Lors d'une manifestation en faveur du droit à l'accouchement à domicile, Octobre 2013 à Lille. PHILIPPE HUGUEN / AFP

Le 29 juin dernier, une sage-femme pratiquant les accouchements à domicile (AAD) était à nouveau sommée de s'expliquer devant une chambre disciplinaire du conseil de l'Ordre. S'il est difficile d'établir le nombre exact de procédures de ce type engagées ces dernières années, il est non moins aisé de noter leur récurrence. A chaque nouvelle comparution, la même confusion: une faute professionnelle souvent difficile à établir, des faits reprochés parfois dérisoires, des sanctions régulièrement exemplaires, et une forte mobilisation des parents pour soutenir la sage-femme. Autant d'éléments qui poussent les militants de l'AAD à dénoncer une «chasse aux sorcières» lancée contre cette pratique qui, bien que légale, n'en est pas moins considérée comme une transgression institutionnelle, scientifique, et culturelle par les pouvoirs publics.

Accoucher à l'hôpital: une liturgie française

Quand on parle d'AAD, difficile de ne pas convoquer les images du passé. En effet en France, c'est au XXème siècle que l'accouchement hospitalier a peu à peu pris le pas sur l'accouchement à domicile: selon l'historienne Marie-France Morel, elles n'étaient encore que 53% en 1952 à accoucher à l'hôpital contre 85% en 1962. En 2005, l'Institut national de la santé et de la recherche médicale (Inserm) ne les évaluait plus qu'à 0,4% de l'ensemble des naissances, ce chiffre incluant les accouchements inopinés, non programmés à domicile. Qu'au début du XXème siècle, les femmes accouchaient peu à l'hôpital n'a rien de surprenant: seules les futures mères pauvres, célibataires ou sans domicile (les trois étant souvent liés) y cherchaient secours… à leurs risques et périls. Car l'hôpital était loin d'être une panacée: en 1856, il était 19 fois plus risqué d'accoucher à la maternité de Port Royal que dans le 12ème arrondissement de Paris où celle-ci était située. En raison d'un manque d'asepsie auquel on ne remédiera qu'après les découvertes de Pasteur durant la deuxième moitié du XIXème siècle, les femmes mouraient en masse d'infections post-natales, les fameuses fièvres puerpérales.

Ce qui peut paraître plus surprenant en revanche, c'est que les femmes aient cessé d'accoucher à la maison lorsque l'hôpital est devenu plus sûr. Au lieu de voir l'un remplacer l'autre, on aurait pu s'acheminer vers une coexistence de plusieurs modèles d'accouchement, selon le caractère pathologique ou physiologique de la grossesse. C'est le choix qu'ont fait les Pays-Bas, où jusqu'en 2005 30% des femmes accouchaient encore chez elles.
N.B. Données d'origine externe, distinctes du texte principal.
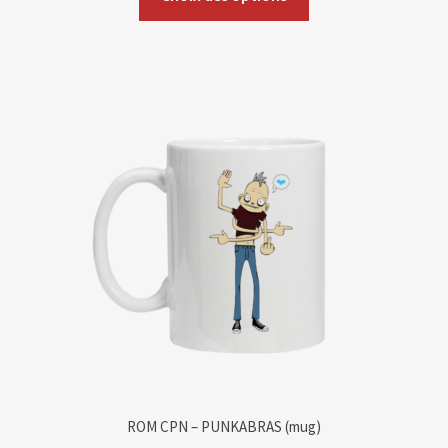
ROM CPN – PUNKABRAS (mug)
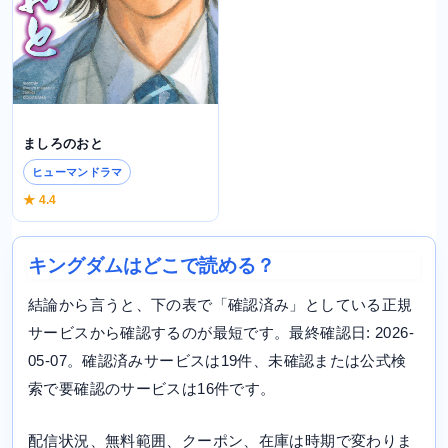
ましろのおと
ヒューマンドラマ
★ 4.4
キングダムはどこで読める？
結論から言うと、下の表で「確認済み」としている正規
サービスから確認するのが最短です。最終確認日: 2026-
05-07。確認済みサービスは19件、未確認または公式検
索で要確認のサービスは16件です。
配信状況、無料範囲、クーポン、在庫は時期で変わりま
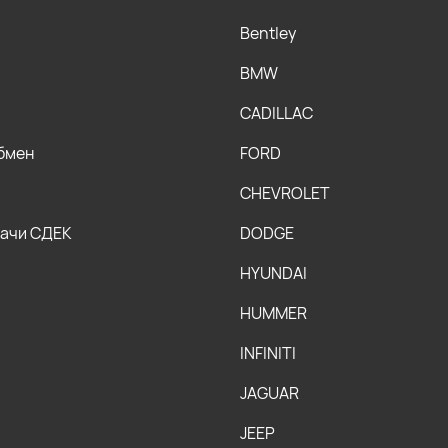
Bentley
BMW
CADILLAC
обмен
FORD
CHEVROLET
дачи СДЕК
DODGE
HYUNDAI
HUMMER
INFINITI
JAGUAR
JEEP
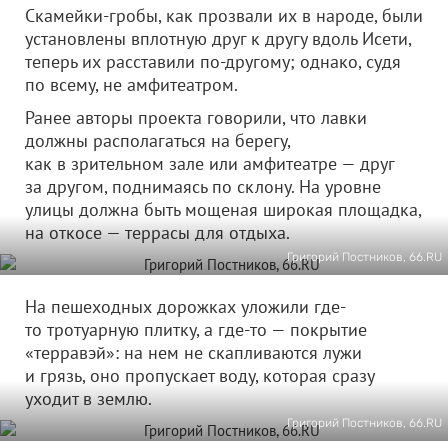
Скамейки-гробы, как прозвали их в народе, были
установлены вплотную друг к другу вдоль Исети,
теперь их расставили по-другому; однако, судя
по всему, не амфитеатром.
Ранее авторы проекта говорили, что лавки
должны располагаться на берегу,
как в зрительном зале или амфитеатре — друг
за другом, поднимаясь по склону. На уровне
улицы должна быть мощеная широкая площадка,
на откосе — террасы для отдыха.
Григорий Постников, 66.RU
На пешеходных дорожках уложили где-
то тротуарную плитку, а где-то — покрытие
«терравэй»: на нем не скапливаются лужи
и грязь, оно пропускает воду, которая сразу
уходит в землю.
Григорий Постников, 66.RU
Plusieurs hypothèses expliquent en France l'attractivité de l'hôpital après 1950: d'une part, la volonté des femmes d'y chercher les moyens de ne plus souffrir en accouchant (on pense à la péridurale, qui s'est développée à partir des années 1970, mais aussi avant elle à la méthode dite de «l'accouchement sans douleur» diffusée par le médecin Fernand Lamaze). D'autre part, le développement puis l'affermissement en France de mesures de protection maternelle et infantile. Quoiqu'il en soit, pour beaucoup de médecins, il est aujourd'hui impensable qu'une future mère du XXIème siècle se tourne spontanément vers l'AAD.

Croire en l'état biopolitique, prodigue et jaloux

En France, le XIXème siècle marque une rupture dans l'action de l’État. C'est à cette époque que les pouvoirs publics commencent à intervenir activement au cœur de foyers en limitant les prérogatives paternelles au nom de l'éducation et de la santé des enfants.
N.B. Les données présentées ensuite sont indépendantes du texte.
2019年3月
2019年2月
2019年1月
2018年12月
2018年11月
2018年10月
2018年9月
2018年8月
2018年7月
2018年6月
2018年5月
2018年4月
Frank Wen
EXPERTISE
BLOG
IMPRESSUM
L'idéal social est alors promu par une série d'interdictions et d'obligations: on pense par exemple à la loi du 22 mars 1941 sur le travail des enfants, celle du 28 mars 1882 sur l'instruction obligatoire ou encore celle du 24 juillet 1889 sur la déchéance de puissance paternelle en cas de mauvais traitement. Cette évolution se poursuit au début du XXème siècle alimenté par une natalité en berne, une mortalité infantile toujours élevée et de nombreuses revendications sociales en faveur d'une meilleure protection des mères pendant la grossesse.

De cela découle un ensemble de dispositifs ayant pour but de promouvoir la santé des mères et des enfants, mais qui induisent parallèlement une nouvelle forme de contrôle des corps et des comportements, ce que le philosophe Michel Foucault a nommé l'Etat biopolitique. Fabrice Cahen, historien et chercheur à l'Ined, va même jusqu'à évoquer un véritable «gouvernement des grossesses» mis en place dès 1945, avec la généralisation de la sécurité sociale et la création de la Protection Maternelle et Infantile (PMI) qui instaure le principe d'un suivi prénatal obligatoire.

Dès lors, il ne s'agit plus seulement de proposer des consultations gratuites, mais de réserver le versement des allocations aux futures mères qui acceptent de déclarer leur grossesse avant 3 mois (pour prévenir les avortements), de se rendre aux trois consultations de suivi de grossesse comprenant un dépistage de la tuberculose et de la syphilis, ainsi que de recevoir à domicile la visite d'une assistante sociale ayant pour but de délivrer des conseils d'hygiène. Autant d'éléments qui ont pu promouvoir peu à peu la médicalisation de la grossesse.

Rituels technologiques

De son côté, l'hôpital a aussi entrepris dès le début du XXème siècle d'améliorer sa réputation. Petit à petit, il cesse d'être vu comme un mouroir pour devenir un lieu de modernité et de haute technologie. Un élément crucial fut le développement de l'antibiothérapie qui, entre 1925 et 1945, permit de diviser par 4 la mortalité maternelle.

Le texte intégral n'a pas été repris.